■ TO-DO ITEM: The expected output is the set of lines below beginning at the one that contains "line: (73, 288)" and ending at the final line, reproduced exactly.

Revision tracking records
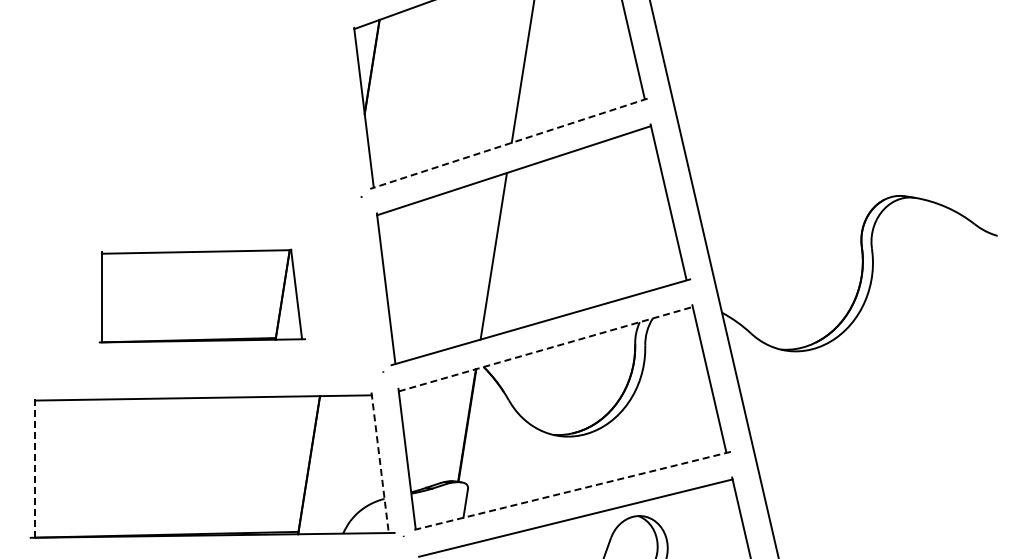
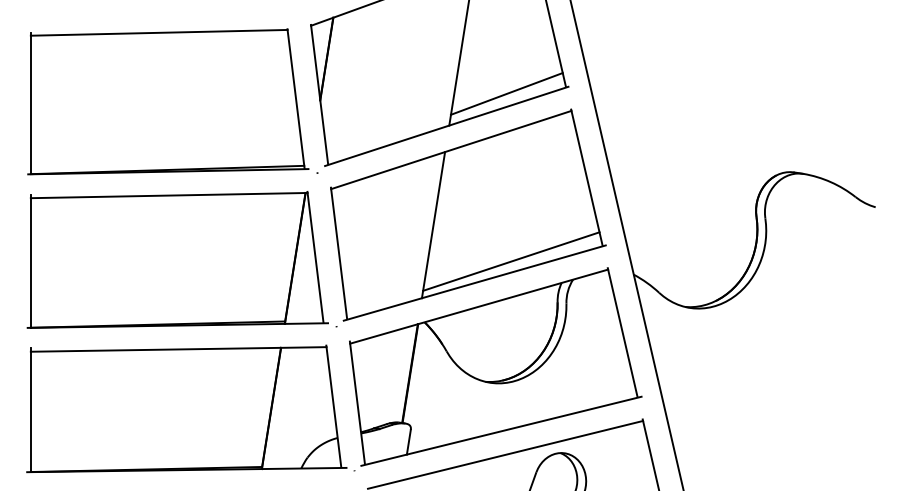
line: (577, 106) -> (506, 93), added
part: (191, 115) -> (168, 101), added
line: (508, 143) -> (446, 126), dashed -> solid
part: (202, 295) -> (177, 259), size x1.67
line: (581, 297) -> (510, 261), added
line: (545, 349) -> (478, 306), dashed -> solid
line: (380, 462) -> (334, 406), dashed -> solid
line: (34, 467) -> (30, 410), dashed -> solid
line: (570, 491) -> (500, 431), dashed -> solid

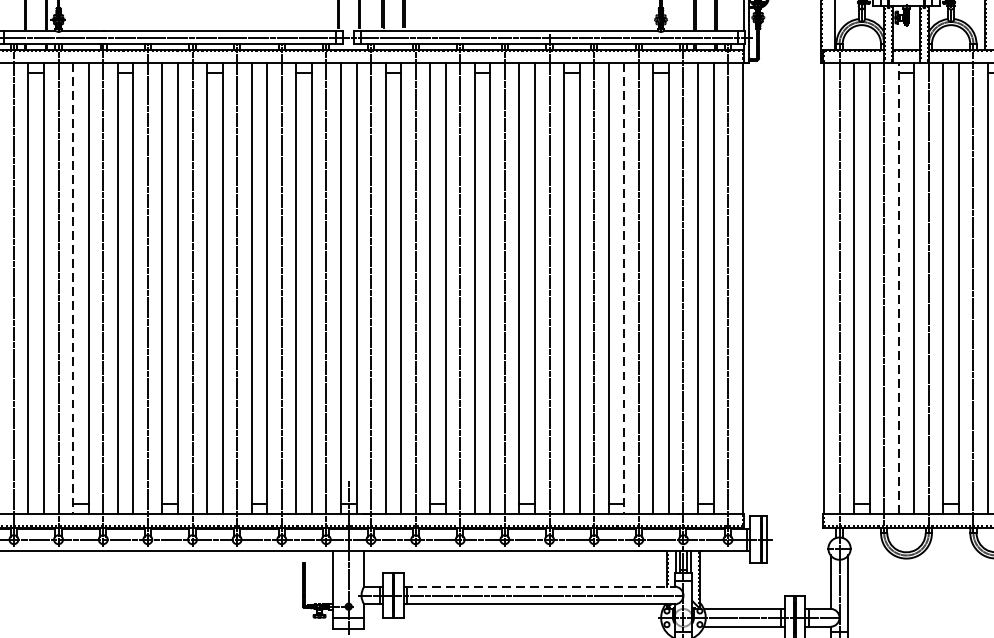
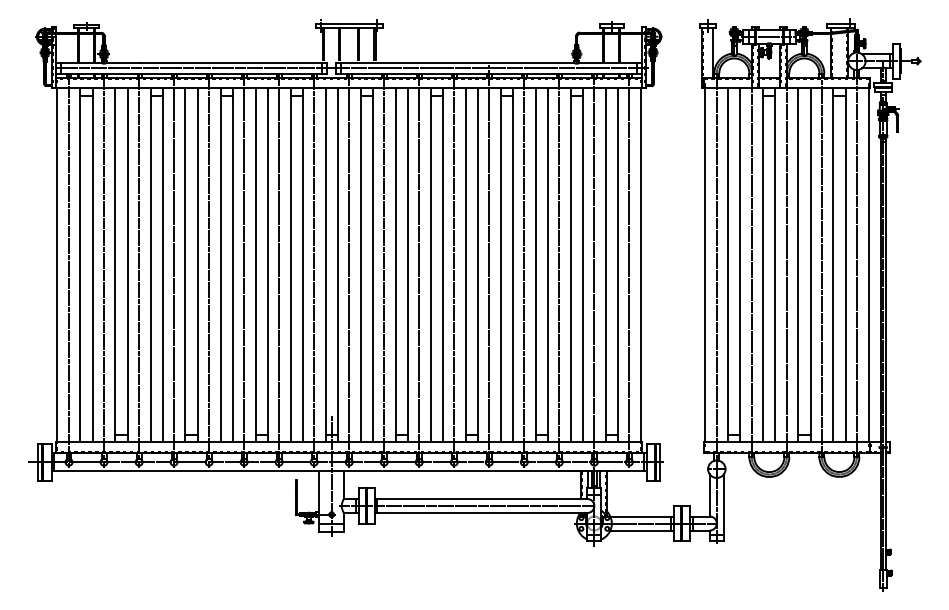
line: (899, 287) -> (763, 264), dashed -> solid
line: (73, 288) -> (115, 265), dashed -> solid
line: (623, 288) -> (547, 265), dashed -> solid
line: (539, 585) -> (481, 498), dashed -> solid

■ RESULT:
line: (73, 288) -> (115, 265), dashed -> solid
line: (623, 288) -> (547, 265), dashed -> solid
line: (539, 585) -> (481, 498), dashed -> solid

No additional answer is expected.